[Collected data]
──────────────────────────────
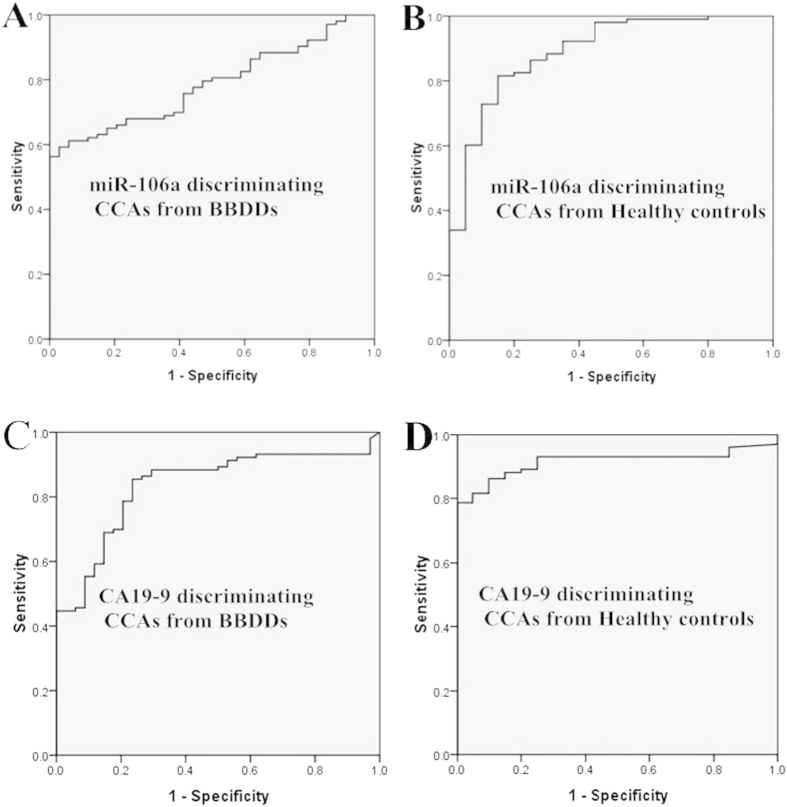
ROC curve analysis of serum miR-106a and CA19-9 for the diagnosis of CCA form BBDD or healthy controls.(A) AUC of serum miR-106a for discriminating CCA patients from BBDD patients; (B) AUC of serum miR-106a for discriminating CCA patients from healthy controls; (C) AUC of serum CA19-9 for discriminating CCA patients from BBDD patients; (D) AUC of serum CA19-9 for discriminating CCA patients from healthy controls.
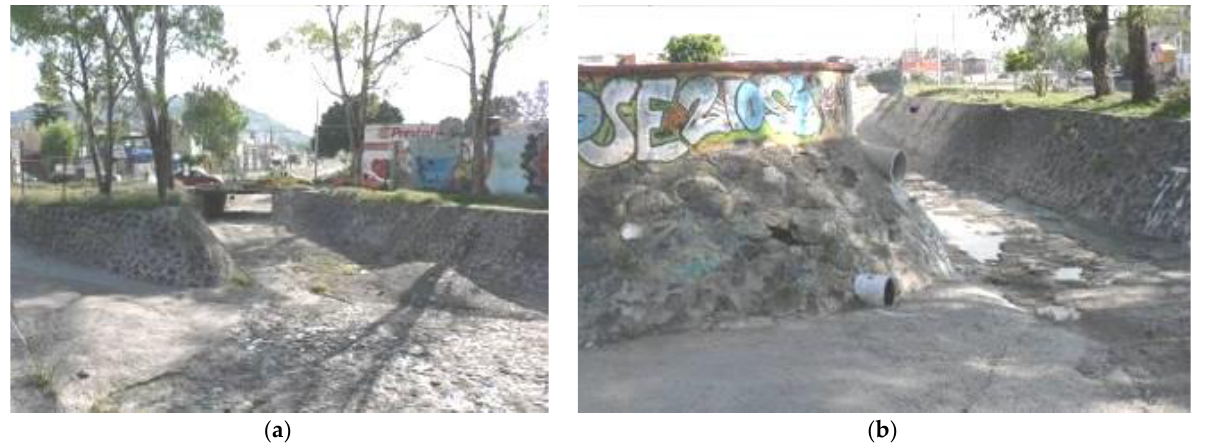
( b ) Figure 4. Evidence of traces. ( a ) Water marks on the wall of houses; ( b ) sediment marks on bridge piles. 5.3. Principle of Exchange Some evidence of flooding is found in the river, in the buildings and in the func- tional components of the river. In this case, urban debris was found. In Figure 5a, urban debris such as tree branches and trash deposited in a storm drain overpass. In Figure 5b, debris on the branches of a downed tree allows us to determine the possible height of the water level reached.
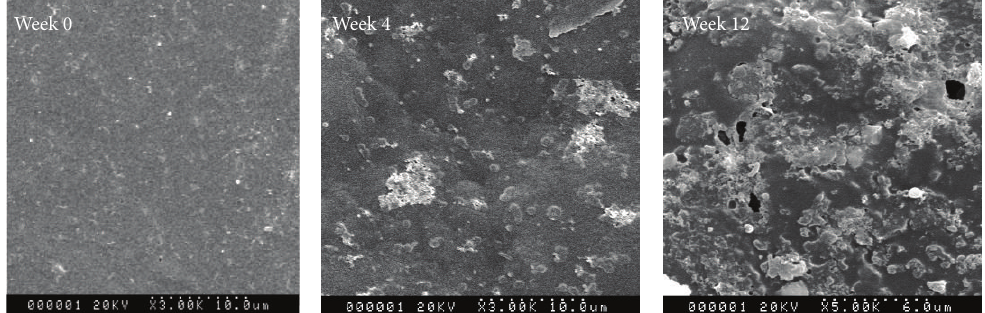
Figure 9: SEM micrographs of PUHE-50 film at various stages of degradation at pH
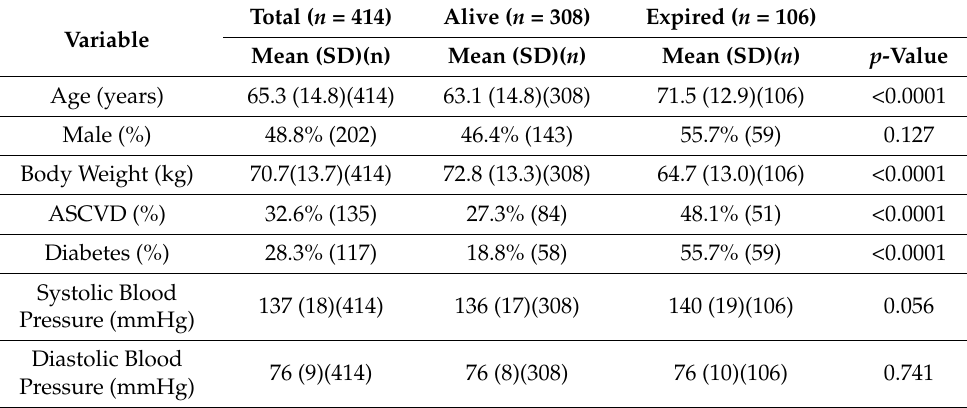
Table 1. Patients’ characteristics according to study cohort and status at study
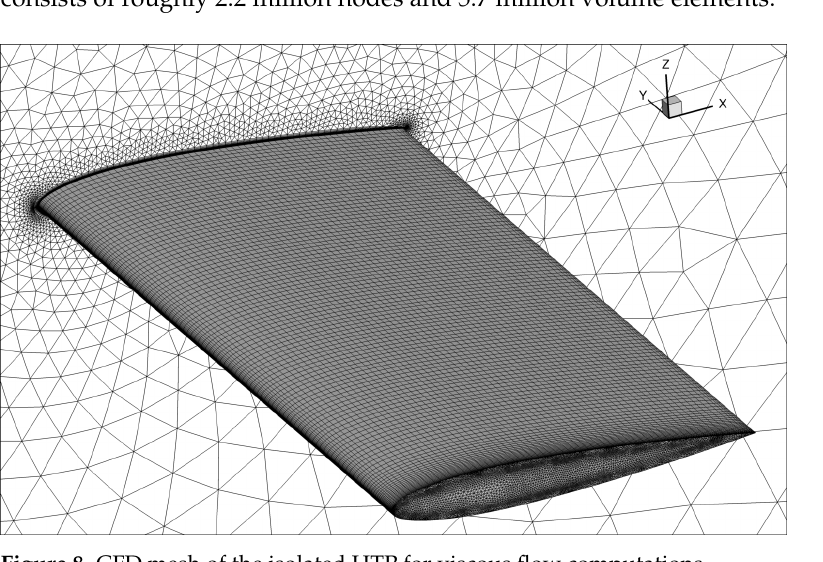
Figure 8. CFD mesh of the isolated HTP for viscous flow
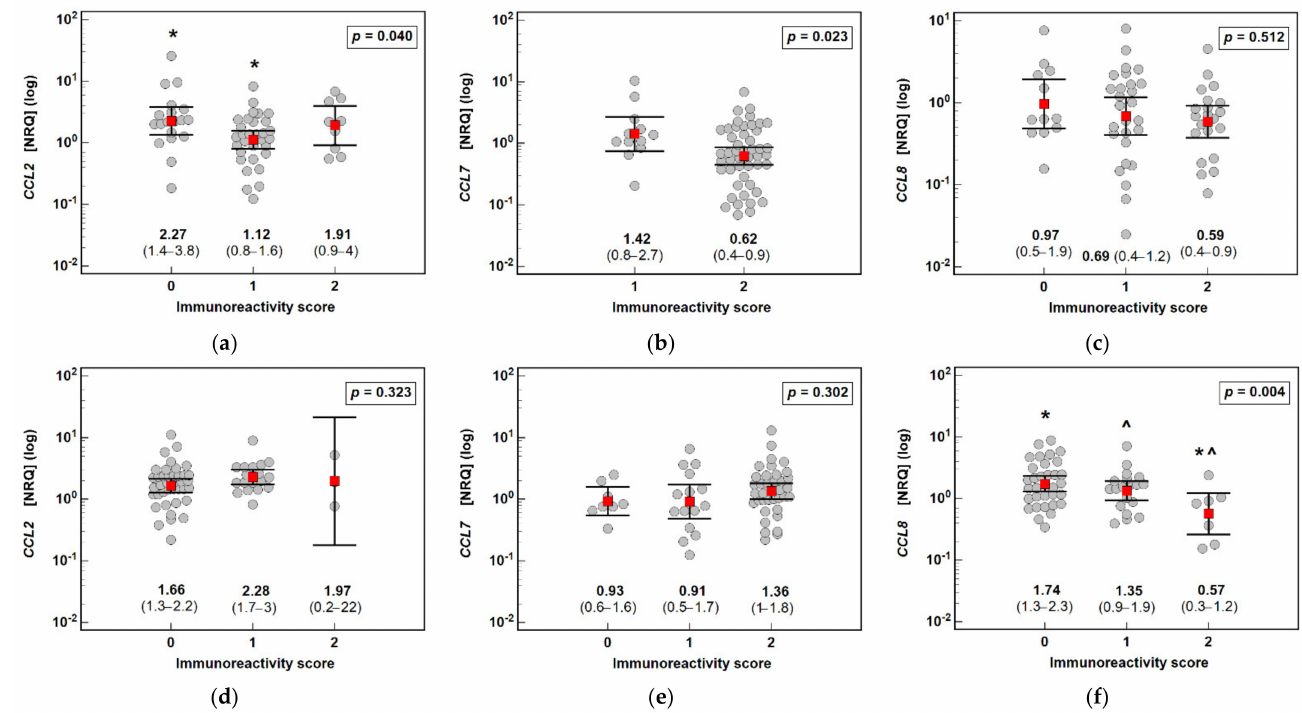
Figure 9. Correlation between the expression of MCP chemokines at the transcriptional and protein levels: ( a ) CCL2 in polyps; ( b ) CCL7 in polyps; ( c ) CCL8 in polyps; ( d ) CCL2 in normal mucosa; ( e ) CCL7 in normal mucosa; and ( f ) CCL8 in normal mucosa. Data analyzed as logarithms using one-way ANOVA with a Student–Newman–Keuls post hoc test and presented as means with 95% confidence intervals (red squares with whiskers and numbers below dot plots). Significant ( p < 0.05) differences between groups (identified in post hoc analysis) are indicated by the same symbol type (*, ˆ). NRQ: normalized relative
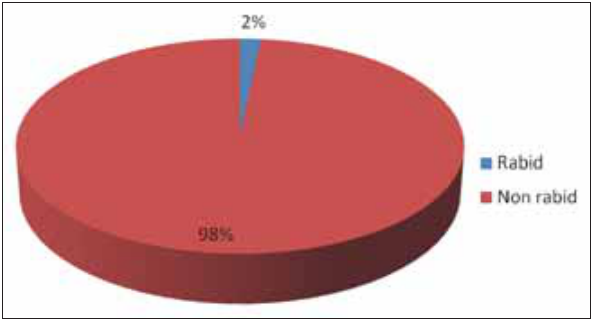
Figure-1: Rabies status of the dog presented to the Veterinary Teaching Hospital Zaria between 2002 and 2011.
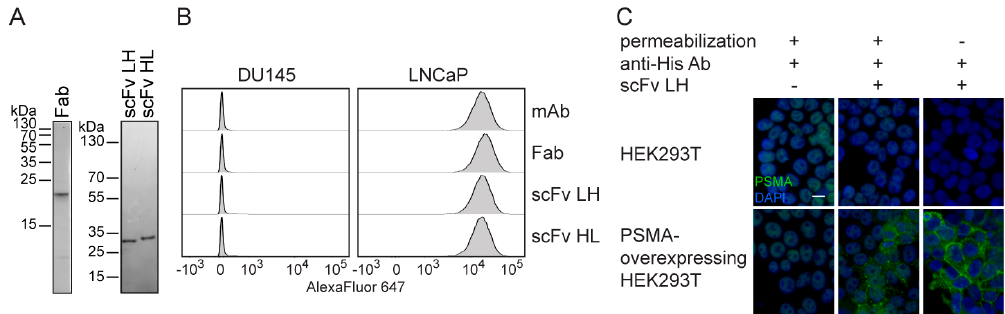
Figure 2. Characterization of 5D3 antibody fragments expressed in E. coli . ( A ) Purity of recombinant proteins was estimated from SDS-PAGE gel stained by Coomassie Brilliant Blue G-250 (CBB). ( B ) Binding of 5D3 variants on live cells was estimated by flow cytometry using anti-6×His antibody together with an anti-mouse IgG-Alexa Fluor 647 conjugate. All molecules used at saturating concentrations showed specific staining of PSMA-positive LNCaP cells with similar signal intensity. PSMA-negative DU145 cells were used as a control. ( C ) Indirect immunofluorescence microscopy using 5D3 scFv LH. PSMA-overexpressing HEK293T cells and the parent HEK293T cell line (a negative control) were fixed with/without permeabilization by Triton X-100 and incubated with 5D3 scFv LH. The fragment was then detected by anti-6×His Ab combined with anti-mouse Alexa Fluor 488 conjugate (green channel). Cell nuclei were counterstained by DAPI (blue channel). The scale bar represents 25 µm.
──────────────────────────────
Copy the records exactly; no image should appear in the result.

ROC curve analysis of serum miR-106a and CA19-9 for the diagnosis of CCA form BBDD or healthy controls.(A) AUC of serum miR-106a for discriminating CCA patients from BBDD patients; (B) AUC of serum miR-106a for discriminating CCA patients from healthy controls; (C) AUC of serum CA19-9 for discriminating CCA patients from BBDD patients; (D) AUC of serum CA19-9 for discriminating CCA patients from healthy controls.
( b ) Figure 4. Evidence of traces. ( a ) Water marks on the wall of houses; ( b ) sediment marks on bridge piles. 5.3. Principle of Exchange Some evidence of flooding is found in the river, in the buildings and in the func- tional components of the river. In this case, urban debris was found. In Figure 5a, urban debris such as tree branches and trash deposited in a storm drain overpass. In Figure 5b, debris on the branches of a downed tree allows us to determine the possible height of the water level reached.
Figure 9: SEM micrographs of PUHE-50 film at various stages of degradation at pH
Table 1. Patients’ characteristics according to study cohort and status at study
Figure 8. CFD mesh of the isolated HTP for viscous flow
Figure 9. Correlation between the expression of MCP chemokines at the transcriptional and protein levels: ( a ) CCL2 in polyps; ( b ) CCL7 in polyps; ( c ) CCL8 in polyps; ( d ) CCL2 in normal mucosa; ( e ) CCL7 in normal mucosa; and ( f ) CCL8 in normal mucosa. Data analyzed as logarithms using one-way ANOVA with a Student–Newman–Keuls post hoc test and presented as means with 95% confidence intervals (red squares with whiskers and numbers below dot plots). Significant ( p < 0.05) differences between groups (identified in post hoc analysis) are indicated by the same symbol type (*, ˆ). NRQ: normalized relative
Figure-1: Rabies status of the dog presented to the Veterinary Teaching Hospital Zaria between 2002 and 2011.
Figure 2. Characterization of 5D3 antibody fragments expressed in E. coli . ( A ) Purity of recombinant proteins was estimated from SDS-PAGE gel stained by Coomassie Brilliant Blue G-250 (CBB). ( B ) Binding of 5D3 variants on live cells was estimated by flow cytometry using anti-6×His antibody together with an anti-mouse IgG-Alexa Fluor 647 conjugate. All molecules used at saturating concentrations showed specific staining of PSMA-positive LNCaP cells with similar signal intensity. PSMA-negative DU145 cells were used as a control. ( C ) Indirect immunofluorescence microscopy using 5D3 scFv LH. PSMA-overexpressing HEK293T cells and the parent HEK293T cell line (a negative control) were fixed with/without permeabilization by Triton X-100 and incubated with 5D3 scFv LH. The fragment was then detected by anti-6×His Ab combined with anti-mouse Alexa Fluor 488 conjugate (green channel). Cell nuclei were counterstained by DAPI (blue channel). The scale bar represents 25 µm.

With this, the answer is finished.